The rVista web page that is returned to the user contains detailed information on rVista processing results. This includes positional information on TFBS predictions in both sequences, and distribution of aligned and aligned-and-conserved TFBSs. The report includes data on the location, percentage identity and strand (Figure B) (reference sequence only). Conserved sites can also be visualized in the textual blast-like alignment, and are highlighted in blue. Finally, rVISTA results provide an interactive visualization module that overlays positional information on TFBS predictions above a graphical conservation profile that includes annotation of protein coding features for the locus. Clustering analysis of TFBSs permits the search and subsequent visualization of complex TFBS modules consisting of multiple different TFBSs (Figure C). For more informative analysis, users have the option to select for visualization only a subset of TFs from the initial list provided.

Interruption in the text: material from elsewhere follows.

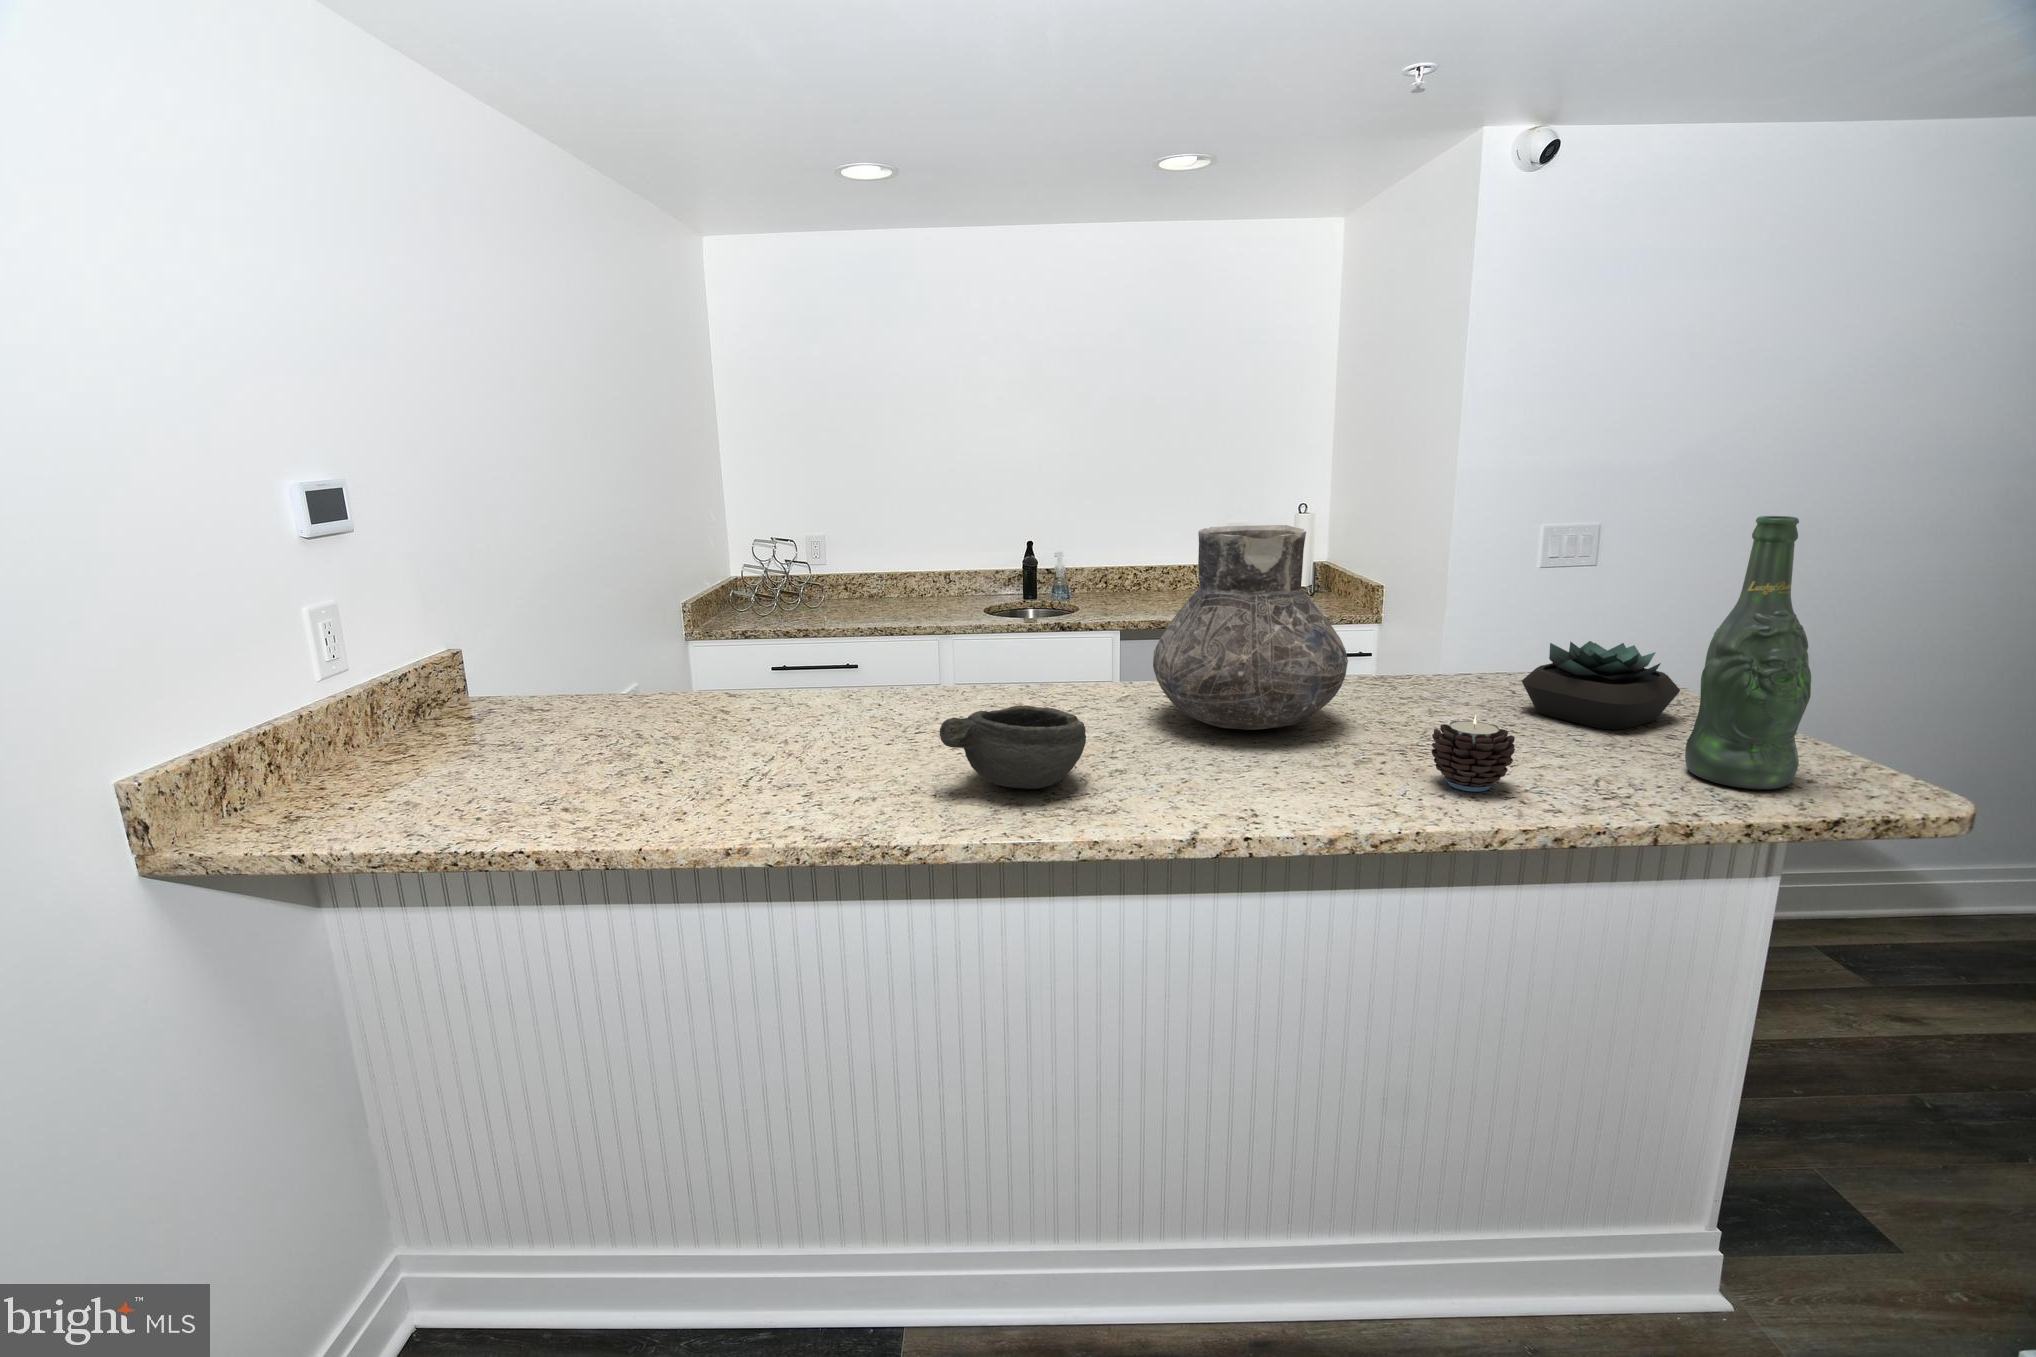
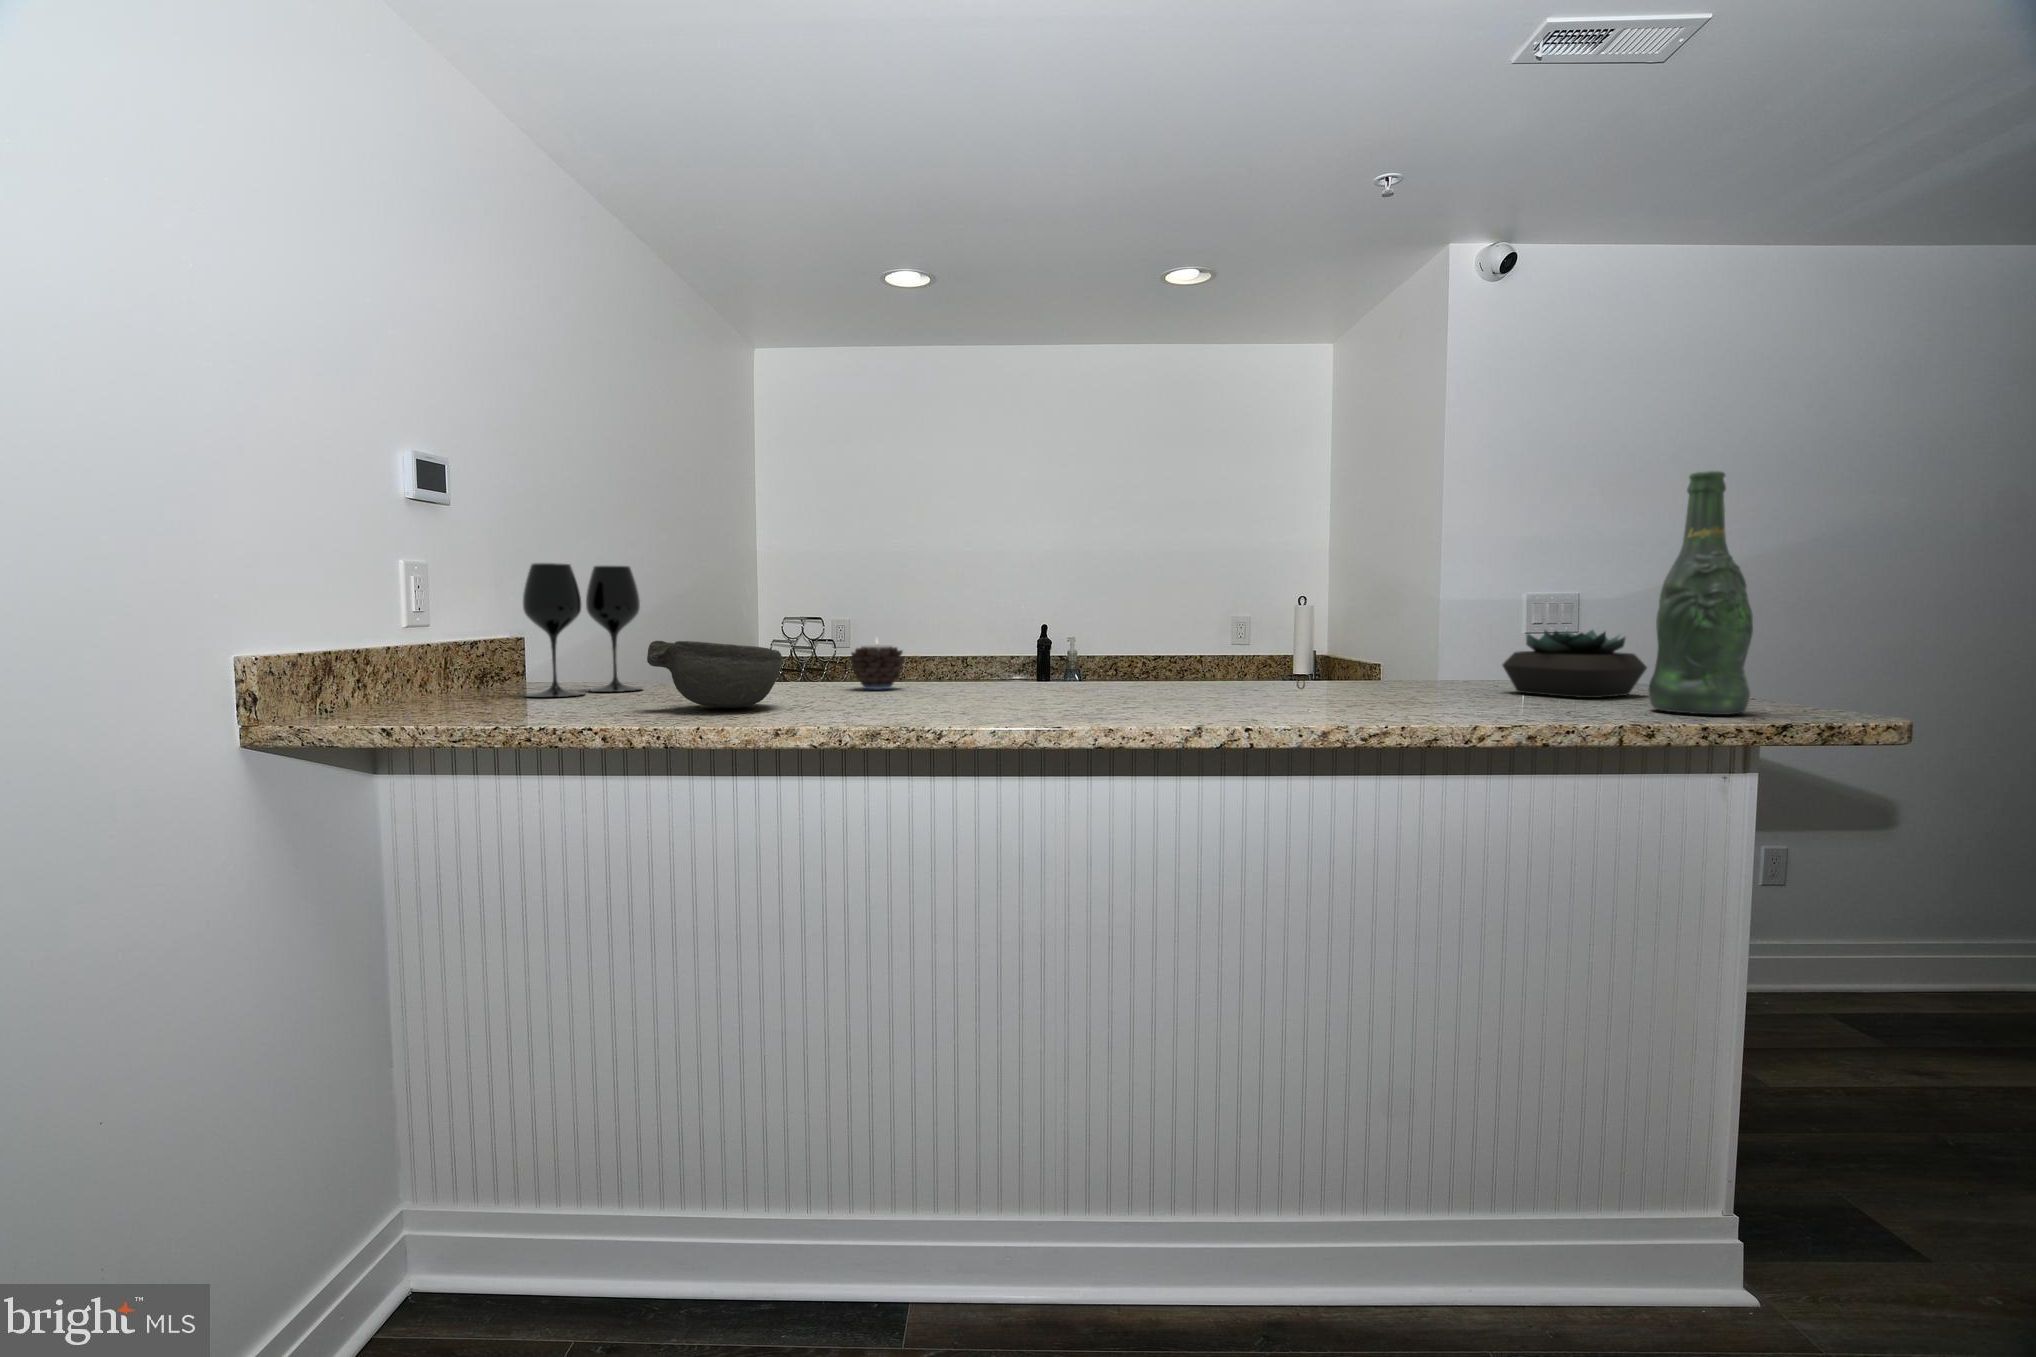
vase: present [1153,525,1348,730] -> none [1162,513,1340,694]
wine glass: none [447,588,594,751] -> present [523,563,642,697]
bowl: present [940,706,1086,789] -> present [647,641,782,708]
candle: present [1431,715,1515,792] -> present [849,645,906,689]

Several visualization parameters can be adjusted by the user: (i) alignment size (in bp) per layer, (ii) window resolution, (iii) types of site to be displayed (all, aligned, conserved) and (iv) the type of clustering analysis to be used. Two clustering options are also available, individual and combinatorial. Individual clustering is used for identifying groups of TFBSs belonging to the same TFs. Users have the option to indicate the number of sites and the size of the TFBS module they wish to identify. Combinatorial clustering is carried out for groups of TFBSs belonging to two or more different TFs. For example, if the visualization module is selected to display binding sites for TFs Hnf1, Tbx5 and Nkx2.5, and the user is interested in finding 100 bp regions that contain clusters comprised of at least five sites from this selected subset, rVISTA will identify all evolutionary conserved regions with any combination of these sites. In the visual display rVISTA will present only sites that fit the selected criteria (Figure C).